Auch wirtschaftspolitisch sendet er gemischte Signale. Auf einer viel beachteten Rede beim Weltwirtschaftsforum in Davos hat er mit starken Worten ein offenes China versprochen. Seitdem haben sich jedoch die Kapitalflüsse zu anderen Ländern eher abgeschwächt. Auch die „offenen Märkte“ sollen vor allem dem eigenen Vorteil dienen. Entscheidende Deregulierungen – wie eine Aufhebung der Pflicht zu Zwangskooperationen der Autohersteller – bleiben bislang aus.

Die deutsche Wirtschaft vor Ort nimmt die Politik des Staatschefs daher mit gemischten Gefühlen wahr. Einerseits sorgt Xi für Stabilität und lässt die Konjunktur nach Kräften ­fördern. Andererseits ist die Dynamik der Öffnung verloren gegangen. Der marktwirtschaftlich orientierte Premier Li Keqiang, ein Jurist, gilt als weitgehend entmachtet. Wenn er auf dem Parteitag überhaupt im Amt bleiben darf, dann nur wegen seiner erwiesenen Harmlosigkeit. Er stellt Xis Machtstreben nichts entgegen.

Es könnte gut sein, dass der Parteikongress Xi zum Mao des 21. Jahrhunderts kürt

Xi baut auch keinen Nachfolger auf. Genau genommen macht er sogar das Gegenteil. Ein potenzieller Nachfolger nach dem anderen fällt seinen Säuberungskampagnen zum Opfer.

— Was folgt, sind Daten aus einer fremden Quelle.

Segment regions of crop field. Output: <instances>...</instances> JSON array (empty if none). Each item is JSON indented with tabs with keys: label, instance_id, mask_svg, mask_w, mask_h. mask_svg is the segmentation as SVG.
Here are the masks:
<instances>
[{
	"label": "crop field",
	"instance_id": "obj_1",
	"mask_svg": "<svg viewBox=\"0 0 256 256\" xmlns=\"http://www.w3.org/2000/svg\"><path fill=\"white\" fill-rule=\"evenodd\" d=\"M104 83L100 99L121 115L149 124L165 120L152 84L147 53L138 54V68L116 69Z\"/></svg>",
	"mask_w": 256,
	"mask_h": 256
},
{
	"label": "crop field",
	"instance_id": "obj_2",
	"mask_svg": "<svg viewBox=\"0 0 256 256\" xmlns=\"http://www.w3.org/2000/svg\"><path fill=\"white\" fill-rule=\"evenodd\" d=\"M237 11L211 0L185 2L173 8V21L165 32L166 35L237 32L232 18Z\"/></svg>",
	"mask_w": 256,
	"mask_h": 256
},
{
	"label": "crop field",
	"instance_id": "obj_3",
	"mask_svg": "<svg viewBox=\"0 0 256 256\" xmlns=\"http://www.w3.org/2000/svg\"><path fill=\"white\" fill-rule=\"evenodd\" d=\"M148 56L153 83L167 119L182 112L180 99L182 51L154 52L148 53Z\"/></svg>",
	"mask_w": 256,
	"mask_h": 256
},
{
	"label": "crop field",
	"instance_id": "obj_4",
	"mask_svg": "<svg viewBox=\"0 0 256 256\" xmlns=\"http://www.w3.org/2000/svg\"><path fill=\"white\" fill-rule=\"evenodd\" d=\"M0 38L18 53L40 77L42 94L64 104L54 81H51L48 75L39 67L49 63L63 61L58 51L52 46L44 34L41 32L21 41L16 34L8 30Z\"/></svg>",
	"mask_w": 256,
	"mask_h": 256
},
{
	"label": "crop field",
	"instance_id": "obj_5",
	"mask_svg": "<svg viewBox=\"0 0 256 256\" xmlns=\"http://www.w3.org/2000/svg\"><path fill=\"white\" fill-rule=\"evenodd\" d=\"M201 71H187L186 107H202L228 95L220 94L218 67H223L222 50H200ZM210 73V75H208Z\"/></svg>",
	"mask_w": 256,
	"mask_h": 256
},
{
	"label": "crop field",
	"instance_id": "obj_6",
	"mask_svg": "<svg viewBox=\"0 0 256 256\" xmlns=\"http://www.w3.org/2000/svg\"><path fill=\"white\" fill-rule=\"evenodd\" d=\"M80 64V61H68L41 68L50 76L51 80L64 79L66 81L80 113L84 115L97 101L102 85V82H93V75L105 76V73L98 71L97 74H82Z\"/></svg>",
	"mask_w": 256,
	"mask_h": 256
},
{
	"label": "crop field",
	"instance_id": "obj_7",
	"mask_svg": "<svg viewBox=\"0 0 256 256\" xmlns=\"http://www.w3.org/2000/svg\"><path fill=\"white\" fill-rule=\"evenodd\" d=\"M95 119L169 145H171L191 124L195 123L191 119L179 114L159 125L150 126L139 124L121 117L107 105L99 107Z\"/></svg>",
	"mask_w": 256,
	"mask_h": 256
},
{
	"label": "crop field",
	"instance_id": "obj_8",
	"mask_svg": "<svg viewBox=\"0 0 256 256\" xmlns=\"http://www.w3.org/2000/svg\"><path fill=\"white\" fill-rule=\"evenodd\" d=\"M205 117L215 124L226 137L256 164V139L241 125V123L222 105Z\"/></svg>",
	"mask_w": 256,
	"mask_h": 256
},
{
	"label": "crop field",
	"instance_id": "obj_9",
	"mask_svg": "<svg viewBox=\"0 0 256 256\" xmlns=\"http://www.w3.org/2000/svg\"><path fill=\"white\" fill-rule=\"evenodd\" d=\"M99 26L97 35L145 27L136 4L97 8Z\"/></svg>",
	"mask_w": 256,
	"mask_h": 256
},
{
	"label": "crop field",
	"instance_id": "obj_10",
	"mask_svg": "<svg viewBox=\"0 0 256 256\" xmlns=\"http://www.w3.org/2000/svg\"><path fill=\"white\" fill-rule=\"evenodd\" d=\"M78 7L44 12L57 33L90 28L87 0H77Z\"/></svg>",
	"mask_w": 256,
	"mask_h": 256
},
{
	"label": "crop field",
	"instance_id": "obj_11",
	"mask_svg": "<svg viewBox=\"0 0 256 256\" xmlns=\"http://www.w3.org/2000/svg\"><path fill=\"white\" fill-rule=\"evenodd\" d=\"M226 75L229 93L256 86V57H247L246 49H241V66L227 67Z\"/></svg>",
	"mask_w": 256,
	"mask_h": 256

Zum Beispiel der 55-jährige Sun Zhengcai, einst ein Hoffnungsträger der Partei. Sun gilt unbestritten als kompetent. Mit 43 Jahren wurde er Landwirtschaftsminister, zuletzt war er Chef der Provinz Chongqing, einer Wirtschaftsmetropole mit hohem Wachstum. Mitte Juli stürmten Agenten der Disziplinarkommission der Partei seine Villa und verhafteten ihn und wenig später auch seine Frau: Sun soll korrupt gewesen sein. Ob das nun stimmt oder nicht, Xi hat es mit einem Rivalen weniger zu tun.

Beobachter fürchten nun, dass Xi sich länger als die erlaubten zwei Amtszeiten an der Spitze des Staates einrichtet. „Er lässt den Weg dafür bereiten, fünfzehn, wenn nicht sogar zwanzig Jahre lang die Nummer eins zu bleiben“, sagt Lam. Es könne gut sein, dass der Parteikongress Xi zum Mao des 21. Jahrhunderts küre.